Countries should work together to update World Trade Organisation (WTO) rules to deal with new issues such as the emerging digital economy, said Trade and Industry Minister Chan Chun Sing yesterday.
Mr Chan told an investment forum on the Belt and Road Initiative that the multilateral trading system - on which global trade and investment takes place - must evolve with the times.
He noted that China has shifted from attracting foreign direct investment to increasingly having the ability to export its capital and expertise to the rest of the world.
"Some international media have expressed concerns with this development," Mr Chan said, adding that others have questioned the intent and financial viability of various projects in the Belt and Road Initiative, China's multibillion-dollar plan to connect Asia, Africa and Europe.

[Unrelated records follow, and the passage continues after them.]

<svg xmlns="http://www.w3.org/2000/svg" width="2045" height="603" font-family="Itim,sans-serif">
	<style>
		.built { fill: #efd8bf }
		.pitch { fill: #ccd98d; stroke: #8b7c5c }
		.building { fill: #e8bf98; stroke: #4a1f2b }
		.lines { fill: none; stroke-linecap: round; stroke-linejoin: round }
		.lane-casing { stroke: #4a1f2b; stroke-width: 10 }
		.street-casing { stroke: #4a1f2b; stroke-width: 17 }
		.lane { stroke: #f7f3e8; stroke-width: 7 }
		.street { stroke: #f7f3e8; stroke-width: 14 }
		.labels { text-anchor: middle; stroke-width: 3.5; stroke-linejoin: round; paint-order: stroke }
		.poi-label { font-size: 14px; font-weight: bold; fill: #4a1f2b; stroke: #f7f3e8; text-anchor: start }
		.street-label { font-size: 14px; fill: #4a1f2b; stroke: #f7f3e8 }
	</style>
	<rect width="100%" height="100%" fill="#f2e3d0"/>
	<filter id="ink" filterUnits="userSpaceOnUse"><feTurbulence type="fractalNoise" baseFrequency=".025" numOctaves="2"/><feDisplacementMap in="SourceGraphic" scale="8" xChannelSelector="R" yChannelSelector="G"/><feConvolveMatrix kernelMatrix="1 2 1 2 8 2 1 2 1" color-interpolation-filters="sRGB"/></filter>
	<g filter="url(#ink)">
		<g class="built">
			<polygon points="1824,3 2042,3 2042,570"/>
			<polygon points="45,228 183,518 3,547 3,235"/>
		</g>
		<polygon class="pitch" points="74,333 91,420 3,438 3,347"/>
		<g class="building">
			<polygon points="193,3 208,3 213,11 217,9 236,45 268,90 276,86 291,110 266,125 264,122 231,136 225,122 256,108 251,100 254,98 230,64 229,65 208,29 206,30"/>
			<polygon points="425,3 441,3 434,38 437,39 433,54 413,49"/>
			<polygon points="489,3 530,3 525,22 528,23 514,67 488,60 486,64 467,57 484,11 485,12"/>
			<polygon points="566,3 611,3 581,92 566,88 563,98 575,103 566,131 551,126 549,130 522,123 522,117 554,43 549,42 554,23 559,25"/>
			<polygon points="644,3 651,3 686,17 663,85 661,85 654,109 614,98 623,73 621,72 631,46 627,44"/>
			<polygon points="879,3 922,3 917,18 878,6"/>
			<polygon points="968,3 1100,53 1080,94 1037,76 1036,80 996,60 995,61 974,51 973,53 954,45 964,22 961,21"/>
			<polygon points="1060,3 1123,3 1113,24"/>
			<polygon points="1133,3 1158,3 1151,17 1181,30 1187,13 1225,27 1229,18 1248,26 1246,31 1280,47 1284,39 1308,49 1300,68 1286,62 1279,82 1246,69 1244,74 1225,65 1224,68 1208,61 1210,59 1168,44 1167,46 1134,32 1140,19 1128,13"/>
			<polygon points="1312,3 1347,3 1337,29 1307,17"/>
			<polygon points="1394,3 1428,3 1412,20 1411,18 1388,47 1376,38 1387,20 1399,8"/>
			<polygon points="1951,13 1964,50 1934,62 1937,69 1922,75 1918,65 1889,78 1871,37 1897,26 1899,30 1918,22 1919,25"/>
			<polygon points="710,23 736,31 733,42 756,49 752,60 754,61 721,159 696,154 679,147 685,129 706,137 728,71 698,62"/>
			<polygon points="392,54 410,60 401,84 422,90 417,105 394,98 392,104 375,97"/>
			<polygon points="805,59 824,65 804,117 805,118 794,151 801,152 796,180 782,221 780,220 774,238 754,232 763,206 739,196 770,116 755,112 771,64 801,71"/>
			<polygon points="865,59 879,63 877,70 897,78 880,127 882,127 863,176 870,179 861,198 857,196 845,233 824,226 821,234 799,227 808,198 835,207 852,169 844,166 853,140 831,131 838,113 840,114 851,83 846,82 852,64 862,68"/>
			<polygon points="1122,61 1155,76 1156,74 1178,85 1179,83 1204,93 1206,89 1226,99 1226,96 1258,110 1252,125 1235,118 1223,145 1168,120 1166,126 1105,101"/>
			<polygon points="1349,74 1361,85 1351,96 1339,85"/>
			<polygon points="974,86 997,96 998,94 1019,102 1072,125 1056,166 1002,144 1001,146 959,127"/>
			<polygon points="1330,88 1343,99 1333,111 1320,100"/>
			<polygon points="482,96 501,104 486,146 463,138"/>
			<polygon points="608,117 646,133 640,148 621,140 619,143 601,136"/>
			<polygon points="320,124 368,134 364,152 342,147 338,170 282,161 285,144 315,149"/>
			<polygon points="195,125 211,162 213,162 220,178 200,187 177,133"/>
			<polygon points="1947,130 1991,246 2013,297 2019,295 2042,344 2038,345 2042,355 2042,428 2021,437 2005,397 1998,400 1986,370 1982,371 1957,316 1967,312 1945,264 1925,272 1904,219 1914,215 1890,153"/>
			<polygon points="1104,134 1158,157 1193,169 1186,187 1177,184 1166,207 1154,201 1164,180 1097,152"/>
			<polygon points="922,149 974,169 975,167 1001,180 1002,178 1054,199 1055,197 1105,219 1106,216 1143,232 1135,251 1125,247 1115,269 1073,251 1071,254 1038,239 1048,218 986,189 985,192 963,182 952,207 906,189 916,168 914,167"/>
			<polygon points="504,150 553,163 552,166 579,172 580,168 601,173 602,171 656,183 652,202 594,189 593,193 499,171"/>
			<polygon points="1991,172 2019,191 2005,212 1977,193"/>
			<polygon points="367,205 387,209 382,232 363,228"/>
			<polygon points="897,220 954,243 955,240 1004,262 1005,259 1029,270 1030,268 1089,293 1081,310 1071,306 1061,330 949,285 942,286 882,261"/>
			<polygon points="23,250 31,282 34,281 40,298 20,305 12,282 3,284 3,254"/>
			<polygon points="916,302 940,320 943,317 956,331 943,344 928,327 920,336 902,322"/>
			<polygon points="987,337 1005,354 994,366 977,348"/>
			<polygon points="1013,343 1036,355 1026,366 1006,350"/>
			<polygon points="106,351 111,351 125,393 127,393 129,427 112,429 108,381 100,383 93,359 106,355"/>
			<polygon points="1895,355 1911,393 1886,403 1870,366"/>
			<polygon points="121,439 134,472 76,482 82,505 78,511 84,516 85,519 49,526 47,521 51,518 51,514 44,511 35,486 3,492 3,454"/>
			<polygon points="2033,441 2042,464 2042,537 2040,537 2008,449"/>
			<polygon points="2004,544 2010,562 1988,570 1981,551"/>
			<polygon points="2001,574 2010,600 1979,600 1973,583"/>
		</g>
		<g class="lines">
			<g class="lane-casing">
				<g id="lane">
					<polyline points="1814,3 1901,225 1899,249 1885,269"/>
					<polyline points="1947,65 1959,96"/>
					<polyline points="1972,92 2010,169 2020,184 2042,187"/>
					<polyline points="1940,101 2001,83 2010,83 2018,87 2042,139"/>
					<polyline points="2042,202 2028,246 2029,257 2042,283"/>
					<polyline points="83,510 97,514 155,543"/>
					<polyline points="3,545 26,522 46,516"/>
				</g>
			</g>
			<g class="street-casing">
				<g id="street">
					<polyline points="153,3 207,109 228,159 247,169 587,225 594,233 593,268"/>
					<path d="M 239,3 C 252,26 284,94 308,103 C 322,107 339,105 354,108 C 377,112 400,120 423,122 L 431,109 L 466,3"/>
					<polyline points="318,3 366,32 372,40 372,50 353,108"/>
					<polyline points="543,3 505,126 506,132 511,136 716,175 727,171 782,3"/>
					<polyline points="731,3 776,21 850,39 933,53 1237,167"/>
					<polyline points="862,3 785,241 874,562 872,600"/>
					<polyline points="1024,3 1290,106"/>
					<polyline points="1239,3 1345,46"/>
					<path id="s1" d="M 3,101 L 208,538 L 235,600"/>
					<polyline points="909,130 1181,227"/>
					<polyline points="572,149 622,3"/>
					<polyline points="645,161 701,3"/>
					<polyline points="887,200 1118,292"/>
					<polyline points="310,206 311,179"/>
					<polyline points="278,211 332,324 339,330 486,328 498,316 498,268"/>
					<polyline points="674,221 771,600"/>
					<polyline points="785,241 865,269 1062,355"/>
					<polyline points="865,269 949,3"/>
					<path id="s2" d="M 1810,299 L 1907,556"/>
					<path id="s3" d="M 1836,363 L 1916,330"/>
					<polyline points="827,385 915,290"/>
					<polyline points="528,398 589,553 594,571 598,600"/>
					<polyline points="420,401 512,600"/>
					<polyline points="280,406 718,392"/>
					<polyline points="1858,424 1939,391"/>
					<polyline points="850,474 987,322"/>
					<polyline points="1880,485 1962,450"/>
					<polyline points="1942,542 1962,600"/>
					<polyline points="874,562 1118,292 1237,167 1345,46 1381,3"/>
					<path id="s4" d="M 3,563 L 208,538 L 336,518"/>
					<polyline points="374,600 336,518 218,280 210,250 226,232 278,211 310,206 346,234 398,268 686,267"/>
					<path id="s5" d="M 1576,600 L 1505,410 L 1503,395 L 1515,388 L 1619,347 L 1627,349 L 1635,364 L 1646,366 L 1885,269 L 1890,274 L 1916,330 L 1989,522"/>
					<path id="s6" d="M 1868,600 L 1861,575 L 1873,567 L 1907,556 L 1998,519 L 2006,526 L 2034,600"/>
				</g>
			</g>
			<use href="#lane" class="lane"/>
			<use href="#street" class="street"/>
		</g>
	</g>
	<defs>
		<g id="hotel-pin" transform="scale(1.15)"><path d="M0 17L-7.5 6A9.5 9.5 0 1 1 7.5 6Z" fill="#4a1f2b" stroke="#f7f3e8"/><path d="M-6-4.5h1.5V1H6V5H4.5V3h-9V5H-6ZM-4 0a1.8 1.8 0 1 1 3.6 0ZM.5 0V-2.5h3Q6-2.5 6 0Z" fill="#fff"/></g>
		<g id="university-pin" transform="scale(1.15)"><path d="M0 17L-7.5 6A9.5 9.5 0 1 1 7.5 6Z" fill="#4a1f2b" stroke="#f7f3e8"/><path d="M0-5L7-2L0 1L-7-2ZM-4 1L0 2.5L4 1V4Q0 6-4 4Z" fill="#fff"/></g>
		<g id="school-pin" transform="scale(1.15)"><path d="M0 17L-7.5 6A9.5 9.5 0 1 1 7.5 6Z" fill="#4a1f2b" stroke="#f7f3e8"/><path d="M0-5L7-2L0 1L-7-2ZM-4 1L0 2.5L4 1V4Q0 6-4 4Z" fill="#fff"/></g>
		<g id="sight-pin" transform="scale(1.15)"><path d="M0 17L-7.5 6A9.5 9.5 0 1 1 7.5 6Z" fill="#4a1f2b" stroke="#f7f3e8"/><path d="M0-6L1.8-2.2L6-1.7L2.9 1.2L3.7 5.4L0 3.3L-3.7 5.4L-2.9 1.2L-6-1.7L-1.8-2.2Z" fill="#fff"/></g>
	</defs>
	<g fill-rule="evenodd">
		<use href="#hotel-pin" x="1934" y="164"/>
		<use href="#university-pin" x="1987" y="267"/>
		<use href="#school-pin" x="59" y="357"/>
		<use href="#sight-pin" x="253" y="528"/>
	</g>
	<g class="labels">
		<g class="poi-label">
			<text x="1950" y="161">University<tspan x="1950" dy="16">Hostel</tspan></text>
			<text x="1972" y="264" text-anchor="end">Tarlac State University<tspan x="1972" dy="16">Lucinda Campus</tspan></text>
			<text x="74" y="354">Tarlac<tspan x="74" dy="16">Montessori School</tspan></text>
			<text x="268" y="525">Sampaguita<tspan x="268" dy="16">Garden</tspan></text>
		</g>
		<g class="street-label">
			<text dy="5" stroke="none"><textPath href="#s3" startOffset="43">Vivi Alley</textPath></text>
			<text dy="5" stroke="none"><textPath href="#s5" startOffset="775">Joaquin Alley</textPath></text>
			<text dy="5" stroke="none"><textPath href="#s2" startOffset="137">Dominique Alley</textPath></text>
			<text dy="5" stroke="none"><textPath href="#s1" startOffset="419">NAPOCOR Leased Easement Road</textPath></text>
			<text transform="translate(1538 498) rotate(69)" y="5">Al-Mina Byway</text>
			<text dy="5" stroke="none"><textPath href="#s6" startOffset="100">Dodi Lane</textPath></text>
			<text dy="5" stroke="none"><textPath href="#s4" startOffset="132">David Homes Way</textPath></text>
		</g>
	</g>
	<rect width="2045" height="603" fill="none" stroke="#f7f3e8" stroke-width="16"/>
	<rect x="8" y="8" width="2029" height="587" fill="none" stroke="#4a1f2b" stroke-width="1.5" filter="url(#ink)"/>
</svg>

"In the global context, we have also seen the rise of anti-globalisation sentiments and the escalation of trade tensions," he said. "As we mark the fifth year of the Belt and Road Initiative, it is important that we address some of these challenges constructively together and realise its full potential."
He noted four principles that can help ensure a stable business environment.
The first is strengthening the multilateral system and WTO rules. There is also a need to allow market discipline to run its course, meaning projects must be evaluated according to market principles. Projects held to high standards of financial prudence, Mr Chan noted, also inspire confidence and bring real benefits to the public.
The third principle is to continue working hard to integrate production and value chains.
"Protectionism will result in the fragmentation and isolation of production and value chains," he said.
He added that in working towards a more interdependent system, countries must also distribute the gains from globalisation across their respective societies to help those who have fallen behind - or risk local backlash, with global consequences.
He also said projects must benefit an expanding circle of stakeholders, from local communities to the region and the world. This gives stakeholders a "vested interest and responsibility in the projects' successes".
Mr Chan told yesterday's gathering at The Ritz-Carlton, Millenia Singapore ways in which Singapore can play a part in the Belt and Road Initiative as a global trading and financing hub. It can be "a pathfinder for new ideas", he said, citing a connectivity initiative in Chongqing which re-imagines existing trade flows.
Singapore can also serve as a launch pad for Chinese firms that want to venture into third-party markets, especially those in South-east Asia. At the same time, it can offer expertise in financing and legal advisory services and enhance the sustainability of projects under the initiative.
"The success of the Belt and Road Initiative will depend on how we, as partners and stakeholders, work together to shape this initiative going forward," he said.